Author(s): Hansen SO, Cooper RF, Dubra A, Carroll J, Weinberg DV. Selective cone photoreceptor injury in acute macular neuroretinopathy. Retina. 2013 Sep;33(8):1650-8. doi: 10.1097/IAE.0b013e31828cd03a. PMID 23615345

Journal: Retina (Philadelphia, Pa.), Volume 33, Issue 8, Sep 2013

PURPOSE To evaluate retinal structural and functional abnormalities in a patient with acute macular neuroretinopathy.

METHODS An adaptive optics scanning light ophthalmoscope was used to image the photoreceptor mosaic and assess rod and cone structure. Spectral-domain optical coherence tomography was used to examine retinal lamination. Microperimetry was used to assess function across the macula.

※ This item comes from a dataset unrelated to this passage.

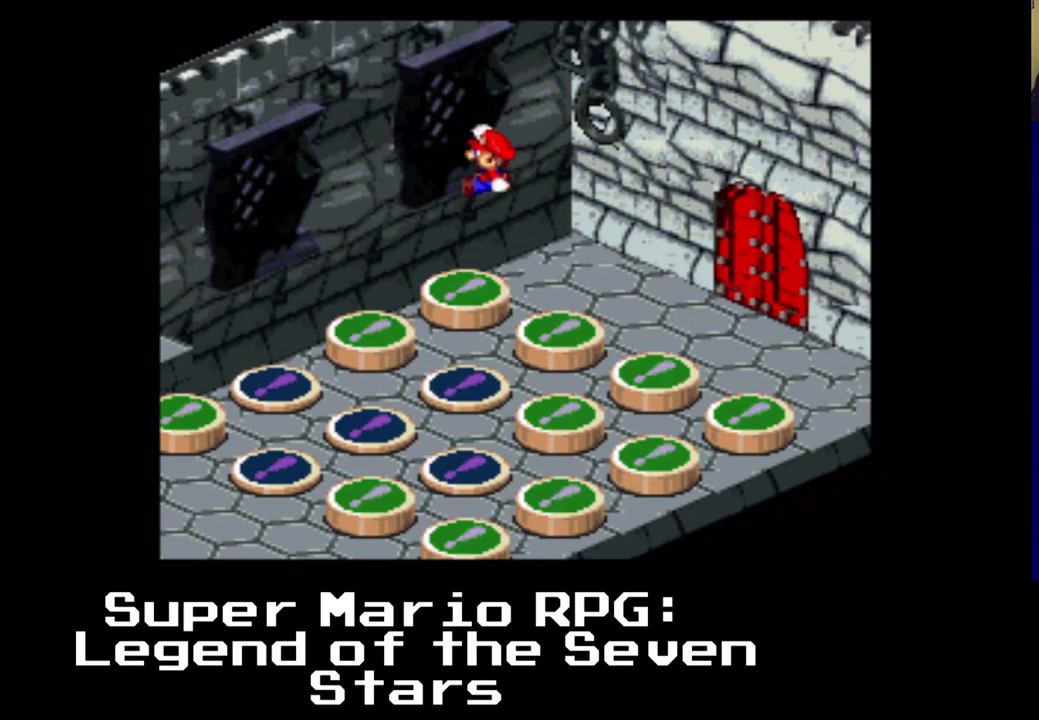
{"dt_ms": 500, "buttons": ["X"], "events": [[33, "A", "up"]]}
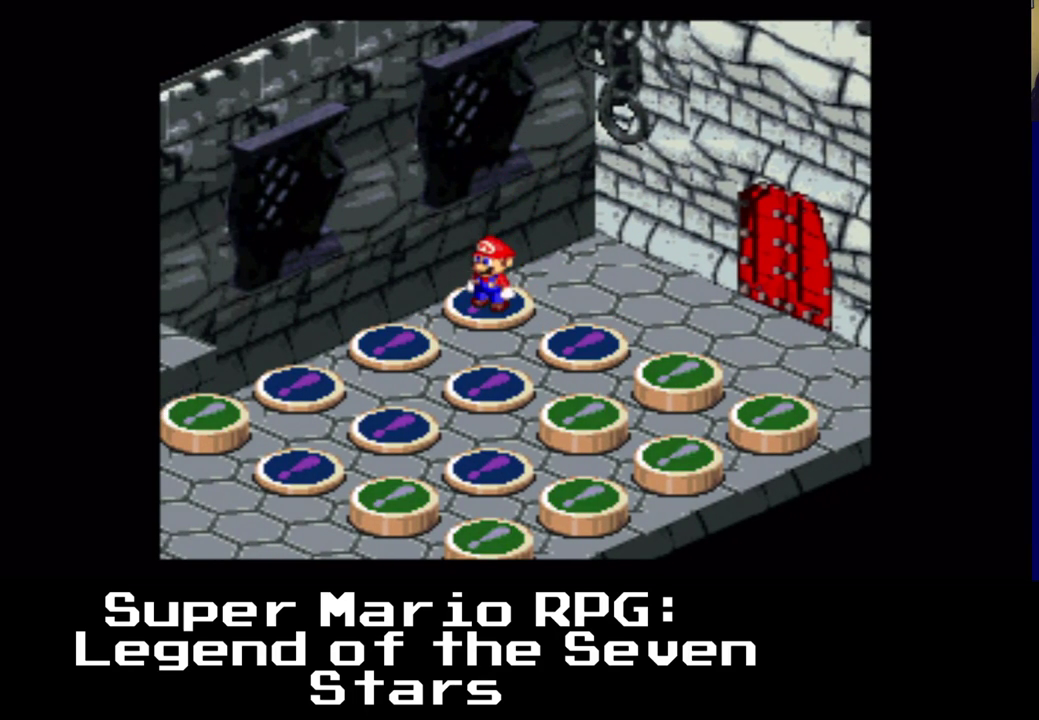
{"dt_ms": 500, "buttons": ["X", "DPAD_DOWN"], "events": [[133, "A", "down"], [383, "A", "up"], [400, "DPAD_DOWN", "down"]]}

RESULTS Microperimetry showed reduced function of localized areas within retinal lesions corresponding to subjective scotomas. Spectral-domain optical coherence tomography imaging revealed attenuation of two outer retinal bands typically thought to reflect photoreceptor structure. Adaptive optics scanning light ophthalmoscope images of the photoreceptor mosaic revealed a heterogeneous presentation within these lesions. There were areas containing non-waveguiding cones and other areas of decreased cone density where the remaining rods had expanded to fill in the vacant space. Within these lesions, cone densities were shown to be significantly lower than eccentricity-matched areas of normal retina, as well as accepted histologic measurements. A 6-month follow-up revealed no change in rod or cone structure.

CONCLUSION Imaging of acute macular neuroretinopathy using an adaptive optics scanning light ophthalmoscope shows a preferential disruption of cone photoreceptor structure within the region of decreased retinal sensitivity (as measured by microperimetry). Adaptive optics-based imaging tools provide a noninvasive way to assess photoreceptor structure at a level of detail that is not resolved by use of conventional spectral-domain optical coherence tomography or other clinical measures.